*** Opening Provided records ***
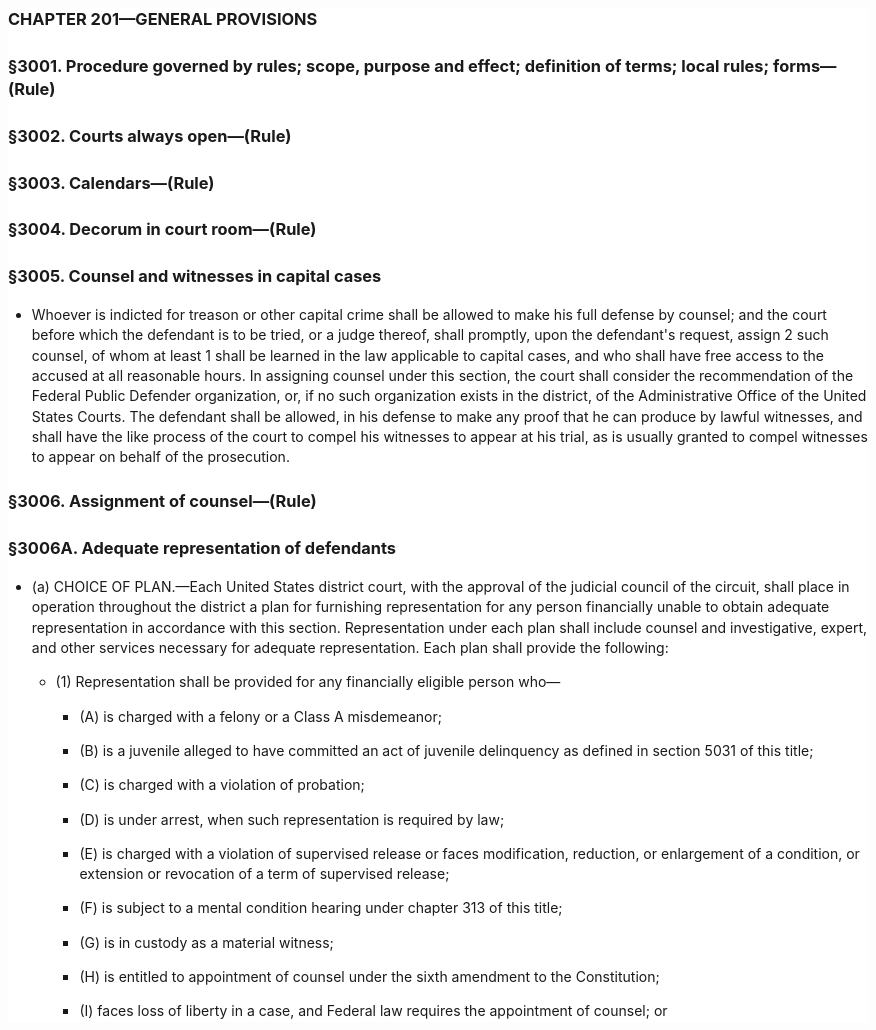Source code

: ### **CHAPTER 201—GENERAL PROVISIONS**

### §3001. Procedure governed by rules; scope, purpose and effect; definition of terms; local rules; forms—(Rule)

### §3002. Courts always open—(Rule)

### §3003. Calendars—(Rule)

### §3004. Decorum in court room—(Rule)

### §3005. Counsel and witnesses in capital cases
* Whoever is indicted for treason or other capital crime shall be allowed to make his full defense by counsel; and the court before which the defendant is to be tried, or a judge thereof, shall promptly, upon the defendant's request, assign 2 such counsel, of whom at least 1 shall be learned in the law applicable to capital cases, and who shall have free access to the accused at all reasonable hours. In assigning counsel under this section, the court shall consider the recommendation of the Federal Public Defender organization, or, if no such organization exists in the district, of the Administrative Office of the United States Courts. The defendant shall be allowed, in his defense to make any proof that he can produce by lawful witnesses, and shall have the like process of the court to compel his witnesses to appear at his trial, as is usually granted to compel witnesses to appear on behalf of the prosecution.

### §3006. Assignment of counsel—(Rule)

### §3006A. Adequate representation of defendants
* (a) CHOICE OF PLAN.—Each United States district court, with the approval of the judicial council of the circuit, shall place in operation throughout the district a plan for furnishing representation for any person financially unable to obtain adequate representation in accordance with this section. Representation under each plan shall include counsel and investigative, expert, and other services necessary for adequate representation. Each plan shall provide the following:

  * (1) Representation shall be provided for any financially eligible person who—

    * (A) is charged with a felony or a Class A misdemeanor;

    * (B) is a juvenile alleged to have committed an act of juvenile delinquency as defined in section 5031 of this title;

    * (C) is charged with a violation of probation;

    * (D) is under arrest, when such representation is required by law;

    * (E) is charged with a violation of supervised release or faces modification, reduction, or enlargement of a condition, or extension or revocation of a term of supervised release;

    * (F) is subject to a mental condition hearing under chapter 313 of this title;

    * (G) is in custody as a material witness;

    * (H) is entitled to appointment of counsel under the sixth amendment to the Constitution;

    * (I) faces loss of liberty in a case, and Federal law requires the appointment of counsel; or
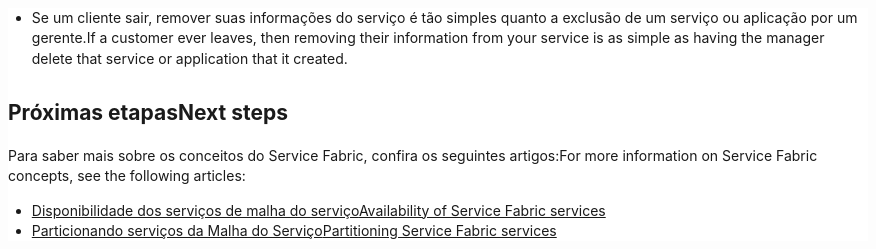   - <span data-ttu-id="e4ec7-270">Se um cliente sair, remover suas informações do serviço é tão simples quanto a exclusão de um serviço ou aplicação por um gerente.</span><span class="sxs-lookup"><span data-stu-id="e4ec7-270">If a customer ever leaves, then removing their information from your service is as simple as having the manager delete that service or application that it created.</span></span>

## <a name="next-steps"></a><span data-ttu-id="e4ec7-271">Próximas etapas</span><span class="sxs-lookup"><span data-stu-id="e4ec7-271">Next steps</span></span>
<span data-ttu-id="e4ec7-272">Para saber mais sobre os conceitos do Service Fabric, confira os seguintes artigos:</span><span class="sxs-lookup"><span data-stu-id="e4ec7-272">For more information on Service Fabric concepts, see the following articles:</span></span>

* [<span data-ttu-id="e4ec7-273">Disponibilidade dos serviços de malha do serviço</span><span class="sxs-lookup"><span data-stu-id="e4ec7-273">Availability of Service Fabric services</span></span>](service-fabric-availability-services.md)
* [<span data-ttu-id="e4ec7-274">Particionando serviços da Malha do Serviço</span><span class="sxs-lookup"><span data-stu-id="e4ec7-274">Partitioning Service Fabric services</span></span>](service-fabric-concepts-partitioning.md)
*** Closing Provided records ***
Instruction ▸
Copy each line of the records that contains the word "condition".

Answer section ▸
    * (E) is charged with a violation of supervised release or faces modification, reduction, or enlargement of a condition, or extension or revocation of a term of supervised release;
    * (F) is subject to a mental condition hearing under chapter 313 of this title;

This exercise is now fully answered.